* _REQUIRED WORK_:
[a] Decide whether each statement agrees with the ICU passage: (i) care for the woman in bed 16 will be withdrawn tonight; (ii) the writer's grandmother was in an ICU 20 years ago; (iii) the grandfather was the first to exit the elevator. For each, answer yes or no and quote the words of the passage that decide it.
[b] Pull out the part of the ICU passage between "Shifts are stressful." and "pulling lines here.", inclusive, copying it word for word.
[c] In the ICU passage, which bed is being coded?

* _QUOTED PASSAGE_:
=== Section Start ===

I said my good byes and my condolences to this family, the family of bed 16. To the daughter in law who tries to hold the family together, I gave a hug. Shook the hand of the sons of the lady in bed 16. I left before looking the family of the woman in Bed 16 clear in the eye. Before the tears started to fill my eyes.
This loss for this family hits close to home. It makes me realize what is it that I am privileged to do, day in, day out. On long days. Hard days. With hard attendings overworked staff and tough rounds. With anxious patients and frustrated families. Yet such a privilege to serve people on their worst days.
I think I like it here. In this ICU floor that is not so unfamiliar today.
Shifts are stressful.
Rounds are long. Painful.
Attendings are stern.
Chaos fills the ICU floor. When there isn't a massive group of people rounding, there are procedures and interventions underway on the ICU floor. With intubating bed 8. Coding bed 1. Placing lines in there. And pulling lines here.
Doctors and nurses and pharmacist and Respiratory therapist armed with medicine try and try here in this ICU floor to make a dent in the enemy that is disease. And sometimes, most often than not, we do not win the battle. We succumb to loss. We succumb to death.
Bed 16. We will be withdrawing care tonight. She's on pressors. On maximum vent settings. She's on continuous dialysis. She is swollen now, her hands and face edematous. She is hardly the woman she was a few weeks ago, few days ago...
She reminds me of another ICU room I stood in 10 years ago. My grandmother's. Being just a child then and seeing her with a tube in her mouth, it was confusing. It was foreign, then. Cold and unkind then, not today. Today it's a procedure. Not a necessity. It's a "cool thing I get to do'.
I spoke to this family today. The decision was made like the one my grandfather had to make a decade ago. They will be withdrawing care tonight. I hugged the husband who will lose his love tonight. Who will walk out of this hospital like my grandfather did when our grandmother passed away, he walked alone. Surrounded by family, but without his soul mate that he lived and loved for the majority of his life. My memory of the day I lost my grandmother is foggy. Too many things going on that day clouding the specifics. But one thing I do remember so vividly was getting off the elevators after saying our last goodbye; I walked off the elevators with my parents, uncles, aunts and my grandfather onto another floor. My grandfather was near the back of the elevator and was the last to exit. As he made his exit, he looked back with one hand stretched out to take hold my grandmother's hand as he had done so many times before, only to find her not beside him. He looked up at me and smiled a little defeated sad smile to himself and joined the rest of the family. After 60 so years of marriage, he no longer had a hand to hold.

=== Section End ===

* _LISTED RECORDS_:
=== Section Start ===

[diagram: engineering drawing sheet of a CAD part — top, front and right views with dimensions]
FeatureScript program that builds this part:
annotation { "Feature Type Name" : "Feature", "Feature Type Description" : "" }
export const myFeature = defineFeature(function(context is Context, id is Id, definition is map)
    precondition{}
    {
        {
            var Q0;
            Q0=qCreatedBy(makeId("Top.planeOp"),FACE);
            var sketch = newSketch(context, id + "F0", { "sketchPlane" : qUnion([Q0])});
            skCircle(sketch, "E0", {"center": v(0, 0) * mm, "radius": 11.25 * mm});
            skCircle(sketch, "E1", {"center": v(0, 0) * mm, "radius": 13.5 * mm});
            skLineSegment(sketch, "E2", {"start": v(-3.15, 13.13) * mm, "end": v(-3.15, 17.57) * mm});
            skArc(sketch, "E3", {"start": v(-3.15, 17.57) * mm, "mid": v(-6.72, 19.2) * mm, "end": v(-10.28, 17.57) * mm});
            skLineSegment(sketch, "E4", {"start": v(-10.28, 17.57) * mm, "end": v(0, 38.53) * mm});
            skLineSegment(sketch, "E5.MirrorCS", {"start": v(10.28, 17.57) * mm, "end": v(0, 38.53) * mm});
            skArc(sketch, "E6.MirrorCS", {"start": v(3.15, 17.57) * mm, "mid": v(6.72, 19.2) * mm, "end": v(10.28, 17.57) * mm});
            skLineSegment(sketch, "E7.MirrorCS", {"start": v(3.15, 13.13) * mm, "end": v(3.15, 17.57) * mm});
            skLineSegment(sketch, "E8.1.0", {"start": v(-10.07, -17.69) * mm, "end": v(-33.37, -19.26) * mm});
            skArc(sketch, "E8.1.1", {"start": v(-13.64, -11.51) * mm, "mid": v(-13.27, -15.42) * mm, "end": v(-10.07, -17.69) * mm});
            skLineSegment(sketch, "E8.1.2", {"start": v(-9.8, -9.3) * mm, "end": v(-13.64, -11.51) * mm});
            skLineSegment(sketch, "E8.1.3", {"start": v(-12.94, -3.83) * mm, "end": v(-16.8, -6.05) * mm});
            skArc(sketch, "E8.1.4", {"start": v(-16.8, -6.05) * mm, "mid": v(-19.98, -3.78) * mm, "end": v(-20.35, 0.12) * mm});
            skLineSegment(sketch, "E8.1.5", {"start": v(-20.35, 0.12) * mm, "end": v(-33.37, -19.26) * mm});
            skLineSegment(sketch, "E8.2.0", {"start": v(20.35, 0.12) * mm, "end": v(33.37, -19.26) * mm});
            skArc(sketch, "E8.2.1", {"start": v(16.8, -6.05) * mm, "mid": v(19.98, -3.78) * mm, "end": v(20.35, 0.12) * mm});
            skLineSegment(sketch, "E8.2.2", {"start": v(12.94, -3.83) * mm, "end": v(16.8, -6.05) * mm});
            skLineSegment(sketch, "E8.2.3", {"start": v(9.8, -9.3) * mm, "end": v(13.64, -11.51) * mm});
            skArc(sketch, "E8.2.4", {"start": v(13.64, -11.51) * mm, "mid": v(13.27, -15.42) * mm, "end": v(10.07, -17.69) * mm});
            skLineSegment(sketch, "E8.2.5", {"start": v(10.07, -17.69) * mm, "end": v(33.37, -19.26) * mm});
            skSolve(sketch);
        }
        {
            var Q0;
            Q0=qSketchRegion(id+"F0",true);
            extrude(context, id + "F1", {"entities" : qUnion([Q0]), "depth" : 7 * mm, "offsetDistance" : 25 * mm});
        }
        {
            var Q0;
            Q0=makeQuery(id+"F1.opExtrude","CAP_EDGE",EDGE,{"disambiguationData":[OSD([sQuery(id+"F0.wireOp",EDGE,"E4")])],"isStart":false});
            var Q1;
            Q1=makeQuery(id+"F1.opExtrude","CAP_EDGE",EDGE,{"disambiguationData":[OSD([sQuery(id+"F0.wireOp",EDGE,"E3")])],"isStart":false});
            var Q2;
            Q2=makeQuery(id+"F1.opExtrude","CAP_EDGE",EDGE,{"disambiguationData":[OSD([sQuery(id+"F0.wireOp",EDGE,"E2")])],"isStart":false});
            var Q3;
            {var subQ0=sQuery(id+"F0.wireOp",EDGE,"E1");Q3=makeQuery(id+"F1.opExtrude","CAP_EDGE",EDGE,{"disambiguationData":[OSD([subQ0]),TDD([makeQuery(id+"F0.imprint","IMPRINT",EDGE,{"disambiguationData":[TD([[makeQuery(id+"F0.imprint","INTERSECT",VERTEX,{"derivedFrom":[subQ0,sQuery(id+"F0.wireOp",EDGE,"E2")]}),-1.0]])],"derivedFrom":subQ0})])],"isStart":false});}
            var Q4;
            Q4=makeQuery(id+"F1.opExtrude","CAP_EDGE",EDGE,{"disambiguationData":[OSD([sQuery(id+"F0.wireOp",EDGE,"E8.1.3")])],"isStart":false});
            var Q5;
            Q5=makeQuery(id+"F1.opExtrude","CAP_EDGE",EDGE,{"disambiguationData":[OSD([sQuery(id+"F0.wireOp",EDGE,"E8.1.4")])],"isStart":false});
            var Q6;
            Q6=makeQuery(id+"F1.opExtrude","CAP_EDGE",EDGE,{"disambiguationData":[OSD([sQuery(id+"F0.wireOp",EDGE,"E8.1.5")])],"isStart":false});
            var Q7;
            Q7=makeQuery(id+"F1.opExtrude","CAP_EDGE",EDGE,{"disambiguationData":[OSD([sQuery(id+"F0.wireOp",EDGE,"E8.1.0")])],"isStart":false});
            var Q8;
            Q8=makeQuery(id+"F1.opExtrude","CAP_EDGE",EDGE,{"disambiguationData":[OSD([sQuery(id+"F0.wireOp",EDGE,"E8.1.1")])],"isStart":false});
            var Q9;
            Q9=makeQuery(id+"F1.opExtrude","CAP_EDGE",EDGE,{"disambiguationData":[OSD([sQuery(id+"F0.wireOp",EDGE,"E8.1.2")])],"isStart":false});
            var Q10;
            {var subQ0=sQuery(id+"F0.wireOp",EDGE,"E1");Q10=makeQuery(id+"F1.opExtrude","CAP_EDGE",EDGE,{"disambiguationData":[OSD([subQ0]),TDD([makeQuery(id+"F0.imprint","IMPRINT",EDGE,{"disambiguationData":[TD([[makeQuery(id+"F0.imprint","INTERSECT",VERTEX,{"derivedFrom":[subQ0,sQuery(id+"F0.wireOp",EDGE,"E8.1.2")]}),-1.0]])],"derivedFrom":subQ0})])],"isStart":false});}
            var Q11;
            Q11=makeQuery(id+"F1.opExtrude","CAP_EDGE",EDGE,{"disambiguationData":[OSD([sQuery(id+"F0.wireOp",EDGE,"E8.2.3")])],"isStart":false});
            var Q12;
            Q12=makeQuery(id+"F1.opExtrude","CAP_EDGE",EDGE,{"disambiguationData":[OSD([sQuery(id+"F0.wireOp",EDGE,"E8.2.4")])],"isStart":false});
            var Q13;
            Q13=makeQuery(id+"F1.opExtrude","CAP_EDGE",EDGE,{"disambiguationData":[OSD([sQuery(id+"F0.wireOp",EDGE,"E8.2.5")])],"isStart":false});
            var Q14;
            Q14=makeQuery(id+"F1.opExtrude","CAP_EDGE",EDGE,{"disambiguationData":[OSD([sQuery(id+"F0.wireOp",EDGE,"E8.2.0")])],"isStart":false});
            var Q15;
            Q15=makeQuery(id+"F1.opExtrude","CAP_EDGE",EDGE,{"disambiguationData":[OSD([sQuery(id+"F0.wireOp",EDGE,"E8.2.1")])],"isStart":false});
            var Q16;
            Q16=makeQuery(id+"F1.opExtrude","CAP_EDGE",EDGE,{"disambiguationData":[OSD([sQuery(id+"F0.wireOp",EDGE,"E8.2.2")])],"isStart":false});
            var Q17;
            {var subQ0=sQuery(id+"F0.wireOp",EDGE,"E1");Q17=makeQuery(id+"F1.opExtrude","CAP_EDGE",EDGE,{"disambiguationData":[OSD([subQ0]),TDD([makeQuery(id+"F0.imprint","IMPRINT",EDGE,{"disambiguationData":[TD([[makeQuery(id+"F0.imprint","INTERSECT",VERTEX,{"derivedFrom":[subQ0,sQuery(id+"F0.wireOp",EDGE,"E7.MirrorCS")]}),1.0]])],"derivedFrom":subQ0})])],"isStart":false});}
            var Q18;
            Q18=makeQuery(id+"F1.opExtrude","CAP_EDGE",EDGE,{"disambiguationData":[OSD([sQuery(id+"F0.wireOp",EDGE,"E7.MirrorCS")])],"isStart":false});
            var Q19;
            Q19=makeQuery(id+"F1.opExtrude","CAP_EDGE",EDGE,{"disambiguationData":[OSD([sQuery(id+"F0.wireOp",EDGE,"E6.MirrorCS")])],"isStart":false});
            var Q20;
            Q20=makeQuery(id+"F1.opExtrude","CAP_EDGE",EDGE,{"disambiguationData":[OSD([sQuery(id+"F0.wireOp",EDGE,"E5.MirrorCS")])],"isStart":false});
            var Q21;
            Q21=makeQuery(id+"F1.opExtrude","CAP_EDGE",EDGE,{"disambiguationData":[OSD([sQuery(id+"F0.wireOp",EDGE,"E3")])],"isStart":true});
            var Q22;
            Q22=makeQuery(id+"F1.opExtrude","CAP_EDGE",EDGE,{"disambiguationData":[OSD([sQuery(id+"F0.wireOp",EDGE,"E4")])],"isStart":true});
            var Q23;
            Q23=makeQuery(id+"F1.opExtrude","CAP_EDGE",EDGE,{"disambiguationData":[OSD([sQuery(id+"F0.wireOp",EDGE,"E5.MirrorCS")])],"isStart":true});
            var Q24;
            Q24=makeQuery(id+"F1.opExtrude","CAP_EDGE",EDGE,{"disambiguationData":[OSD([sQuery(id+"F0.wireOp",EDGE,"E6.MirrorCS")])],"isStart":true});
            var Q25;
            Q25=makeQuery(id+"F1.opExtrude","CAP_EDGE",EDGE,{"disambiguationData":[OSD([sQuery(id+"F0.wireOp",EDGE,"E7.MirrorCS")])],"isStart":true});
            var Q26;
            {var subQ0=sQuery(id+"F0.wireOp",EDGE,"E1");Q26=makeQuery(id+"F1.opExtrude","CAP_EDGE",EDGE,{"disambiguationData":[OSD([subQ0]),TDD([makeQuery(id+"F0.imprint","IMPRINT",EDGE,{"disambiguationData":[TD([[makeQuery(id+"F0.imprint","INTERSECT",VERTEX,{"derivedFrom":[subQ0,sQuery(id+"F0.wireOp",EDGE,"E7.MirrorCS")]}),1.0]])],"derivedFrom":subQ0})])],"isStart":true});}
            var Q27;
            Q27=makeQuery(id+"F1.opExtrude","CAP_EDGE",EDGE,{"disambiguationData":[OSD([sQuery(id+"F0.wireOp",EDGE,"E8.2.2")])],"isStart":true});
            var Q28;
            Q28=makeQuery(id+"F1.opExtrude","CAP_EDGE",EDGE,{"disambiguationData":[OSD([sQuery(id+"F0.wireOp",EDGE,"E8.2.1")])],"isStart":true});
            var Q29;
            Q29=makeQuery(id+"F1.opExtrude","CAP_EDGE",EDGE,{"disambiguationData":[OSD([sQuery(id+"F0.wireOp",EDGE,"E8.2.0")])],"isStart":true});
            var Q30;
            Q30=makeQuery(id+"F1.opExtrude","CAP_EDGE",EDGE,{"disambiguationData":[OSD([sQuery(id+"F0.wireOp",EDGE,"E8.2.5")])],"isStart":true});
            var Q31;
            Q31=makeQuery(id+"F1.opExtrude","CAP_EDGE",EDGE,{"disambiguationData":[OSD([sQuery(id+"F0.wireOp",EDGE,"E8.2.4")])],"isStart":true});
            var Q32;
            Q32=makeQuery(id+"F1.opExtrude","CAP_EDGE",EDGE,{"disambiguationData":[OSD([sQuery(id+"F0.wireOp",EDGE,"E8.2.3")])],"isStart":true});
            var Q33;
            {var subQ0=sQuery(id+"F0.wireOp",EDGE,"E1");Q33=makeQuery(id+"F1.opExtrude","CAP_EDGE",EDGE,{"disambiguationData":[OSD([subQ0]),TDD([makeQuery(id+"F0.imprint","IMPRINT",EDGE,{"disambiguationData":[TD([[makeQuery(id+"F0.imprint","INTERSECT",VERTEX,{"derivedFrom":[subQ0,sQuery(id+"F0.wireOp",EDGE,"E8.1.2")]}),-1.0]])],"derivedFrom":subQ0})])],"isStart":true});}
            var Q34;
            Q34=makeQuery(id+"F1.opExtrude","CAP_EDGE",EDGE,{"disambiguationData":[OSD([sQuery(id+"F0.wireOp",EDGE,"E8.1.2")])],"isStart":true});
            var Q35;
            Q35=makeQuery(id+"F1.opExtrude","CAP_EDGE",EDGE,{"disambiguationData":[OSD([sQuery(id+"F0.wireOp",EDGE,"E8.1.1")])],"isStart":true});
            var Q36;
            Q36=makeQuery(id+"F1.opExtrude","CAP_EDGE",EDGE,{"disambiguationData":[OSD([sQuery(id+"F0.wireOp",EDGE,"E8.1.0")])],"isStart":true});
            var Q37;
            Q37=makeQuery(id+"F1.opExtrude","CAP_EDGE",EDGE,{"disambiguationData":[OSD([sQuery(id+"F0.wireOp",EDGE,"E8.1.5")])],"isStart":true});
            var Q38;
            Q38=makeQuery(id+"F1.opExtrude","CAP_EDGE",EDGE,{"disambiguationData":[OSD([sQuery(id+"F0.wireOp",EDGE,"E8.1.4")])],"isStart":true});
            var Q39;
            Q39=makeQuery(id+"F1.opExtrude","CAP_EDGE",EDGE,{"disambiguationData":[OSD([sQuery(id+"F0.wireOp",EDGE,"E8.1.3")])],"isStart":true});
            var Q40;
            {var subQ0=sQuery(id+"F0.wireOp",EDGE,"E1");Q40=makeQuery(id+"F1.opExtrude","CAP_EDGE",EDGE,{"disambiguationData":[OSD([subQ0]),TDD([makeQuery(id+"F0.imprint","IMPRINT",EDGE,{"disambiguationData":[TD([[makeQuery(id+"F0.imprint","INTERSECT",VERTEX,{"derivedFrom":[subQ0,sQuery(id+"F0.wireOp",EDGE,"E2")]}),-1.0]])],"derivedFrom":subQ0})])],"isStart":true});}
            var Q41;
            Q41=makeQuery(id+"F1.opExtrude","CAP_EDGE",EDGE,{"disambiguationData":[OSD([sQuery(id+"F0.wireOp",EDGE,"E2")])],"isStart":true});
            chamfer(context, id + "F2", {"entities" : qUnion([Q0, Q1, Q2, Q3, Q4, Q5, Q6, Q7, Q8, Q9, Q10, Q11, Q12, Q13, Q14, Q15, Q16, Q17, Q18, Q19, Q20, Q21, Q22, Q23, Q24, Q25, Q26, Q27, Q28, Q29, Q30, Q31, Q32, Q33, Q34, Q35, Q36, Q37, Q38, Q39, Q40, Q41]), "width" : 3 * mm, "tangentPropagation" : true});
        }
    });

=== Section End ===

* _SOLUTIONS BY TASK_:
[a]
(i) Yes: "We will be withdrawing care tonight."
(ii) No: "She reminds me of another ICU room I stood in 10 years ago."
(iii) No: "My grandfather was near the back of the elevator and was the last to exit."

[b]
Shifts are stressful.
Rounds are long. Painful.
Attendings are stern.
Chaos fills the ICU floor. When there isn't a massive group of people rounding, there are procedures and interventions underway on the ICU floor. With intubating bed 8. Coding bed 1. Placing lines in there. And pulling lines here.

[c] Bed 1.